A faculty member in the Department of Environmental and Occupational Health (EOH) at the Fay W. Boozman College of Public Health (COPH) at the University of Arkansas for Medical Sciences and a student in the COPH’s Master’s in Public Health program, presented findings of a new study on air pollution in Little Rock at the 2014 Women in Research Poster Showcase on Oct. 30 at the Jackson T. Stephens Spine Institute.
The study contributes to the understanding of how atmospheric chemicals interact and affect human health and demonstrated the utility of a technology rarely used to analyze organic compounds in the air.
Marie-Cecile Chalbot, Ph.D., Instructor in EOH, was the principal investigator on the two-year study, and Ms. Joeline Brown served as her assistant on the project, “Atmospheric Organic Aerosol Characterization by Nuclear Magnetic Resonance Spectroscopy.” The poster also featured the findings of related research by Dr. Chalbot and her EOH colleague, Associate Professor Ilias Kavouras, Ph.D..
The study was done in collaboration with the National Center for Toxicological Research in Jefferson, Ark., Desert Research Institute in Reno, Nev., and University of Arkansas Stable Isotopes Laboratory in Fayetteville, Ark.
For Ms. Brown, the opportunity to work on a research project with faculty has been a great learning experience.
“Working with Dr. Chalbot and Dr. Kavouras has allowed me to apply classes from my undergrad that I thought I would never use,” Ms. Brown said. “Organic chemistry seemed like just another difficult class when I was younger. I didn’t see any practical application for it in my life’s goal of improving people’s health. Now, I know that through methods I learned in O-chem, we can predict and potentially prevent disease. Applying my knowledge has been an enriching and motivating experience.”

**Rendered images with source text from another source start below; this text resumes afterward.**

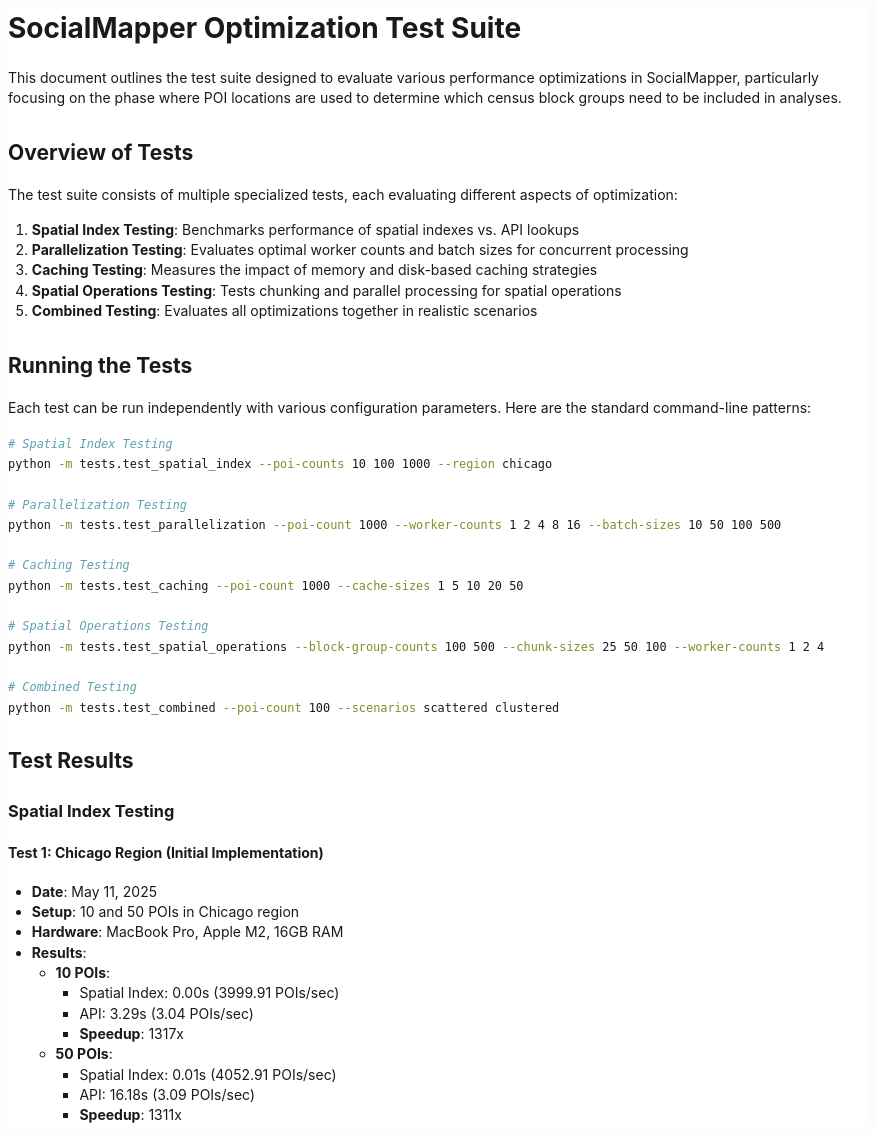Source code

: # SocialMapper Optimization Test Suite

This document outlines the test suite designed to evaluate various performance optimizations in SocialMapper, particularly focusing on the phase where POI locations are used to determine which census block groups need to be included in analyses.

## Overview of Tests

The test suite consists of multiple specialized tests, each evaluating different aspects of optimization:

1. **Spatial Index Testing**: Benchmarks performance of spatial indexes vs. API lookups
2. **Parallelization Testing**: Evaluates optimal worker counts and batch sizes for concurrent processing
3. **Caching Testing**: Measures the impact of memory and disk-based caching strategies
4. **Spatial Operations Testing**: Tests chunking and parallel processing for spatial operations
5. **Combined Testing**: Evaluates all optimizations together in realistic scenarios

## Running the Tests

Each test can be run independently with various configuration parameters. Here are the standard command-line patterns:

```bash
# Spatial Index Testing
python -m tests.test_spatial_index --poi-counts 10 100 1000 --region chicago

# Parallelization Testing
python -m tests.test_parallelization --poi-count 1000 --worker-counts 1 2 4 8 16 --batch-sizes 10 50 100 500

# Caching Testing
python -m tests.test_caching --poi-count 1000 --cache-sizes 1 5 10 20 50

# Spatial Operations Testing
python -m tests.test_spatial_operations --block-group-counts 100 500 --chunk-sizes 25 50 100 --worker-counts 1 2 4

# Combined Testing
python -m tests.test_combined --poi-count 100 --scenarios scattered clustered
```

## Test Results

### Spatial Index Testing

#### Test 1: Chicago Region (Initial Implementation)
- **Date**: May 11, 2025
- **Setup**: 10 and 50 POIs in Chicago region
- **Hardware**: MacBook Pro, Apple M2, 16GB RAM
- **Results**:
  - **10 POIs**: 
    - Spatial Index: 0.00s (3999.91 POIs/sec)
    - API: 3.29s (3.04 POIs/sec)
    - **Speedup**: 1317x
  - **50 POIs**:
    - Spatial Index: 0.01s (4052.91 POIs/sec) 
    - API: 16.18s (3.09 POIs/sec)
    - **Speedup**: 1311x
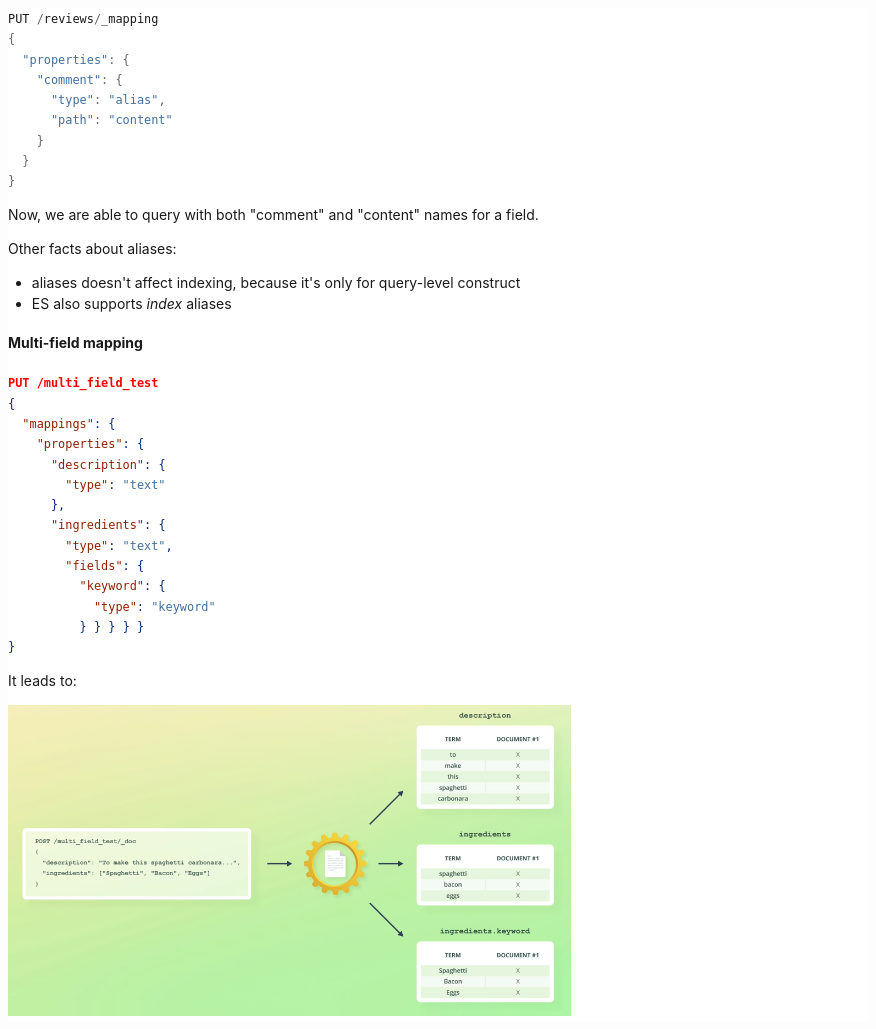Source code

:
 ```java
PUT /reviews/_mapping
{
  "properties": {
    "comment": {
      "type": "alias",
      "path": "content"
    }
  }
}
```

Now, we are able to query with both "comment" and "content" names for a field.

Other facts about aliases:

- aliases doesn't affect indexing, because it's only for query-level construct
- ES also supports *index* aliases



#### Multi-field mapping

```json
PUT /multi_field_test
{
  "mappings": {
    "properties": {
      "description": {
        "type": "text"
      },
      "ingredients": {
        "type": "text",
        "fields": {
          "keyword": {
            "type": "keyword"
          } } } } }
}
```

It leads to:

<img src="../../../src/img/elasticsearch/es_12.png" alt="es_12" style="zoom: 55%;" />
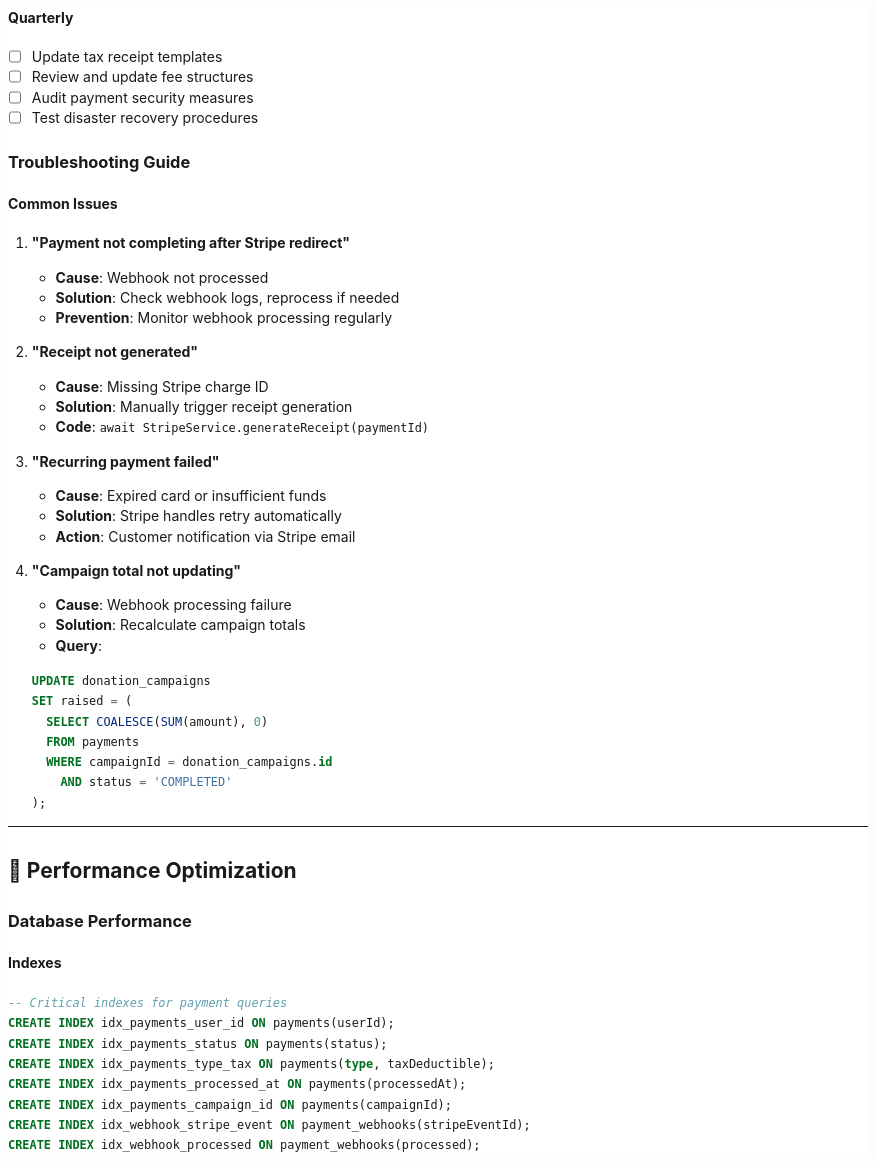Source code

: #### Quarterly
- [ ] Update tax receipt templates
- [ ] Review and update fee structures
- [ ] Audit payment security measures
- [ ] Test disaster recovery procedures

### Troubleshooting Guide

#### Common Issues

1. **"Payment not completing after Stripe redirect"**
   - **Cause**: Webhook not processed
   - **Solution**: Check webhook logs, reprocess if needed
   - **Prevention**: Monitor webhook processing regularly

2. **"Receipt not generated"**
   - **Cause**: Missing Stripe charge ID
   - **Solution**: Manually trigger receipt generation
   - **Code**: `await StripeService.generateReceipt(paymentId)`

3. **"Recurring payment failed"**
   - **Cause**: Expired card or insufficient funds
   - **Solution**: Stripe handles retry automatically
   - **Action**: Customer notification via Stripe email

4. **"Campaign total not updating"**
   - **Cause**: Webhook processing failure
   - **Solution**: Recalculate campaign totals
   - **Query**:
   ```sql
   UPDATE donation_campaigns
   SET raised = (
     SELECT COALESCE(SUM(amount), 0)
     FROM payments
     WHERE campaignId = donation_campaigns.id
       AND status = 'COMPLETED'
   );
   ```

---

## 🎯 Performance Optimization

### Database Performance

#### Indexes
```sql
-- Critical indexes for payment queries
CREATE INDEX idx_payments_user_id ON payments(userId);
CREATE INDEX idx_payments_status ON payments(status);
CREATE INDEX idx_payments_type_tax ON payments(type, taxDeductible);
CREATE INDEX idx_payments_processed_at ON payments(processedAt);
CREATE INDEX idx_payments_campaign_id ON payments(campaignId);
CREATE INDEX idx_webhook_stripe_event ON payment_webhooks(stripeEventId);
CREATE INDEX idx_webhook_processed ON payment_webhooks(processed);
```
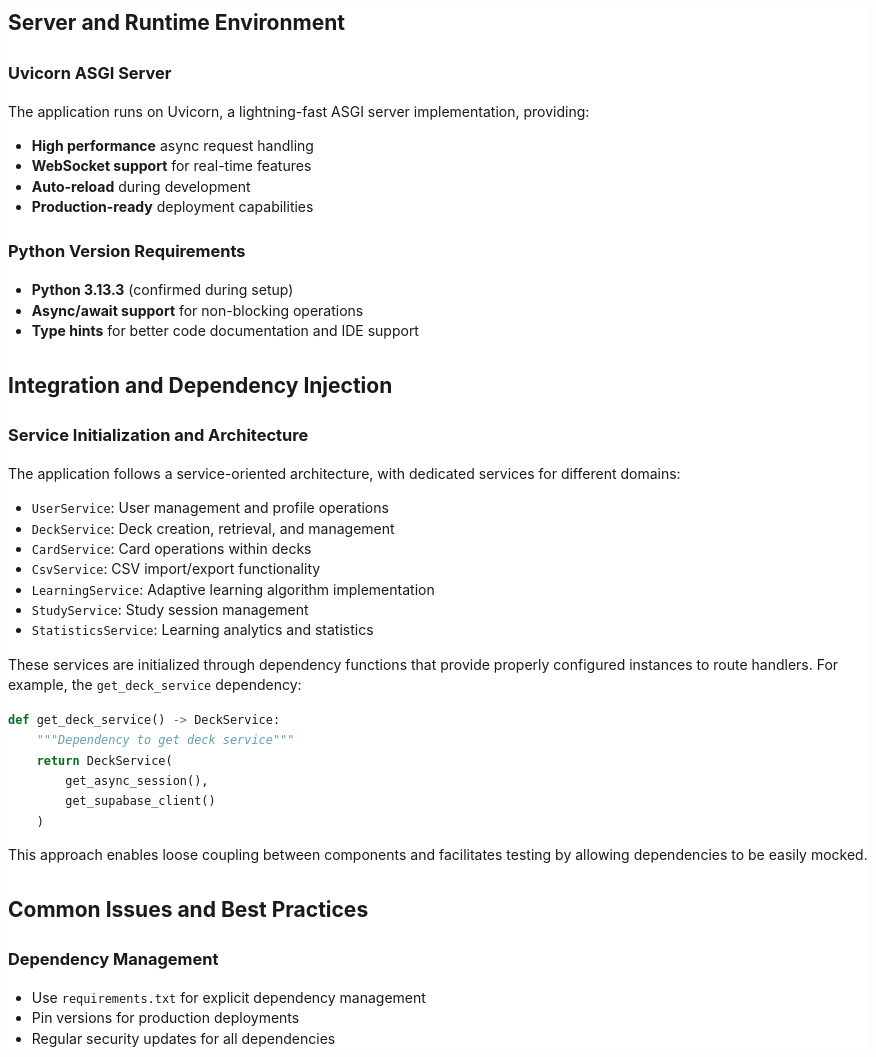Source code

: ## Server and Runtime Environment

### Uvicorn ASGI Server
The application runs on Uvicorn, a lightning-fast ASGI server implementation, providing:
- **High performance** async request handling
- **WebSocket support** for real-time features
- **Auto-reload** during development
- **Production-ready** deployment capabilities

### Python Version Requirements
- **Python 3.13.3** (confirmed during setup)
- **Async/await support** for non-blocking operations
- **Type hints** for better code documentation and IDE support

## Integration and Dependency Injection

### Service Initialization and Architecture
The application follows a service-oriented architecture, with dedicated services for different domains:

- `UserService`: User management and profile operations
- `DeckService`: Deck creation, retrieval, and management
- `CardService`: Card operations within decks
- `CsvService`: CSV import/export functionality
- `LearningService`: Adaptive learning algorithm implementation
- `StudyService`: Study session management
- `StatisticsService`: Learning analytics and statistics

These services are initialized through dependency functions that provide properly configured instances to route handlers. For example, the `get_deck_service` dependency:

```python
def get_deck_service() -> DeckService:
    """Dependency to get deck service"""
    return DeckService(
        get_async_session(),
        get_supabase_client()
    )
```

This approach enables loose coupling between components and facilitates testing by allowing dependencies to be easily mocked.

## Common Issues and Best Practices

### Dependency Management
- Use `requirements.txt` for explicit dependency management
- Pin versions for production deployments
- Regular security updates for all dependencies
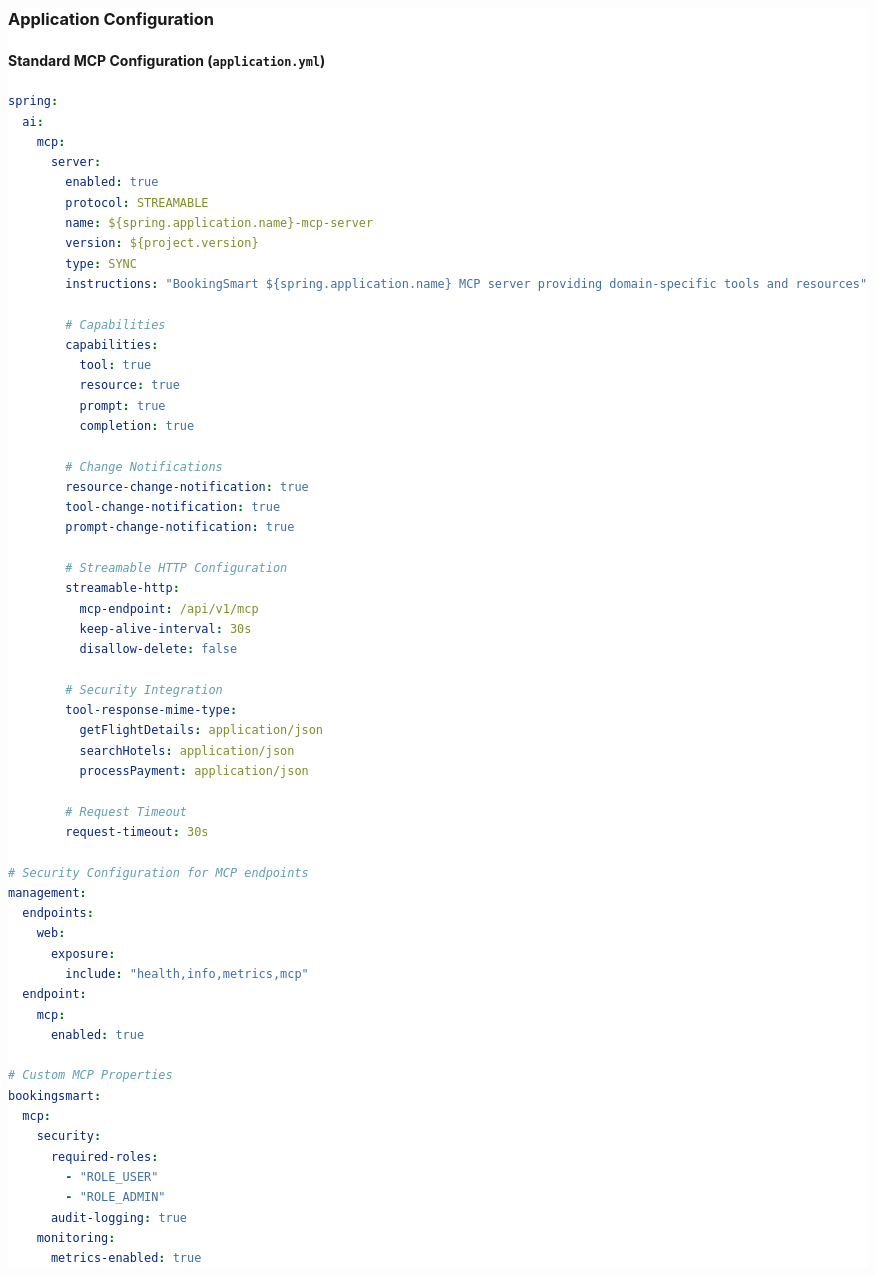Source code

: ### Application Configuration

#### Standard MCP Configuration (`application.yml`)
```yaml
spring:
  ai:
    mcp:
      server:
        enabled: true
        protocol: STREAMABLE
        name: ${spring.application.name}-mcp-server
        version: ${project.version}
        type: SYNC
        instructions: "BookingSmart ${spring.application.name} MCP server providing domain-specific tools and resources"
        
        # Capabilities
        capabilities:
          tool: true
          resource: true
          prompt: true
          completion: true
        
        # Change Notifications
        resource-change-notification: true
        tool-change-notification: true
        prompt-change-notification: true
        
        # Streamable HTTP Configuration
        streamable-http:
          mcp-endpoint: /api/v1/mcp
          keep-alive-interval: 30s
          disallow-delete: false
        
        # Security Integration
        tool-response-mime-type:
          getFlightDetails: application/json
          searchHotels: application/json
          processPayment: application/json
        
        # Request Timeout
        request-timeout: 30s

# Security Configuration for MCP endpoints
management:
  endpoints:
    web:
      exposure:
        include: "health,info,metrics,mcp"
  endpoint:
    mcp:
      enabled: true

# Custom MCP Properties
bookingsmart:
  mcp:
    security:
      required-roles: 
        - "ROLE_USER"
        - "ROLE_ADMIN"
      audit-logging: true
    monitoring:
      metrics-enabled: true
```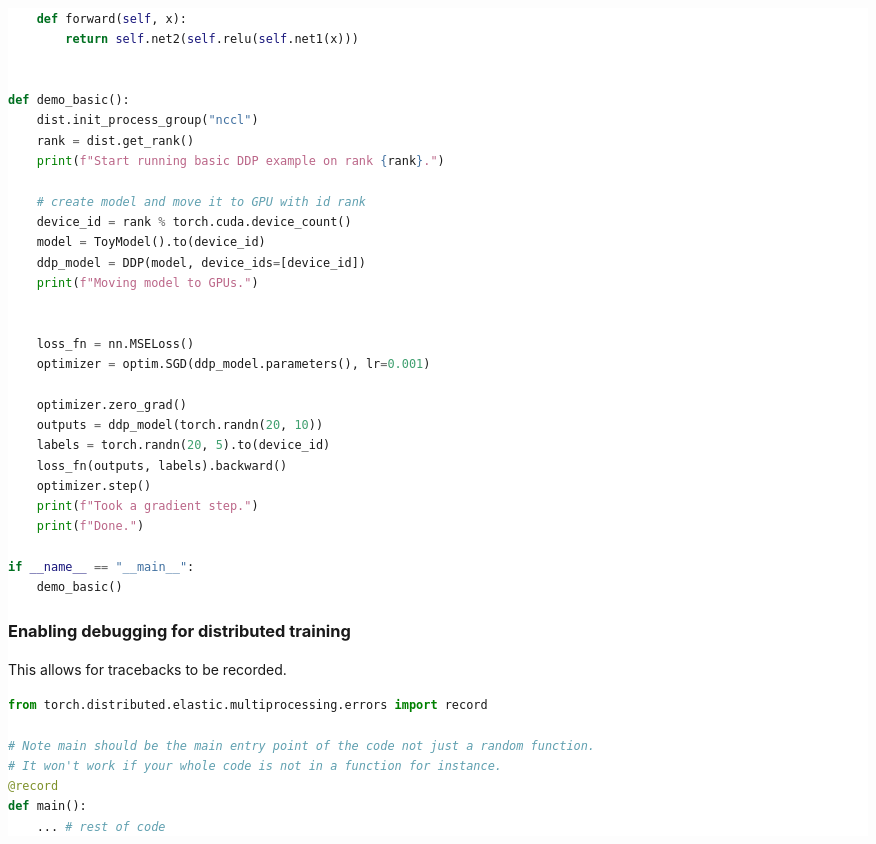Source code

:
 ```python
    def forward(self, x):
        return self.net2(self.relu(self.net1(x)))


def demo_basic():
    dist.init_process_group("nccl")
    rank = dist.get_rank()
    print(f"Start running basic DDP example on rank {rank}.")

    # create model and move it to GPU with id rank
    device_id = rank % torch.cuda.device_count()
    model = ToyModel().to(device_id)
    ddp_model = DDP(model, device_ids=[device_id])
    print(f"Moving model to GPUs.")


    loss_fn = nn.MSELoss()
    optimizer = optim.SGD(ddp_model.parameters(), lr=0.001)

    optimizer.zero_grad()
    outputs = ddp_model(torch.randn(20, 10))
    labels = torch.randn(20, 5).to(device_id)
    loss_fn(outputs, labels).backward()
    optimizer.step()
    print(f"Took a gradient step.")
    print(f"Done.")

if __name__ == "__main__":
    demo_basic()
```

### Enabling debugging for distributed training

This allows for tracebacks to be recorded.

```python
from torch.distributed.elastic.multiprocessing.errors import record

# Note main should be the main entry point of the code not just a random function. 
# It won't work if your whole code is not in a function for instance.
@record
def main():
    ... # rest of code
```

The poster presentation was the culmination of a two-year study in which air samples were collected every two weeks to gather data on water-soluble organic aerosols from various sources – different soils types, wood combustion, traffic and paved road dust, as well as pollen and substances from tree bark.
Spectroscopic signatures of each type of particle were created, which were used as a basis for identification of the various particles in the air samples.
“Traffic particles were all black from the exhaust,” Dr. Chalbot said.
The study provided new information about certain atmospheric pollutants present in Central Arkansas, for which monitoring is not routinely done. It also counters a prevailing notion that Arkansas air is relatively clean as compared to other urban areas, yet, there are some unique characteristics.
The analysis showed a significant amount of particles from burning wood and other organic matter, a common practice in Arkansas.
The study also demonstrated the effectiveness of using a particular type of nuclear magnetic resonance spectroscopy for analysis of the organic aerosol compounds. The technology made possible the identification of a much broader range of particles than possible with customary methods. It also provided a more complete picture of each type of particle.
The study will be ongoing. In addition, the data from the study will be used in further analyses by Dr. Chalbot, Dr. Kavouras, and Igor Koturbash, Ph.D., Assistant Professor in EOH, and Isabelle Racine Miousse, Ph.D., post-doctoral fellow in Dr. Koturbash’s lab, to understand the health effects of the organic aerosol compounds present in Central Arkansas.
“We want to know what kind of epigenetic and cytotoxic effects the particles are responsible for,” Dr. Chalbot said.
Ultimately, the new scientific knowledge coming from this body of work by UAMS EOH researchers could inform regulations and policies.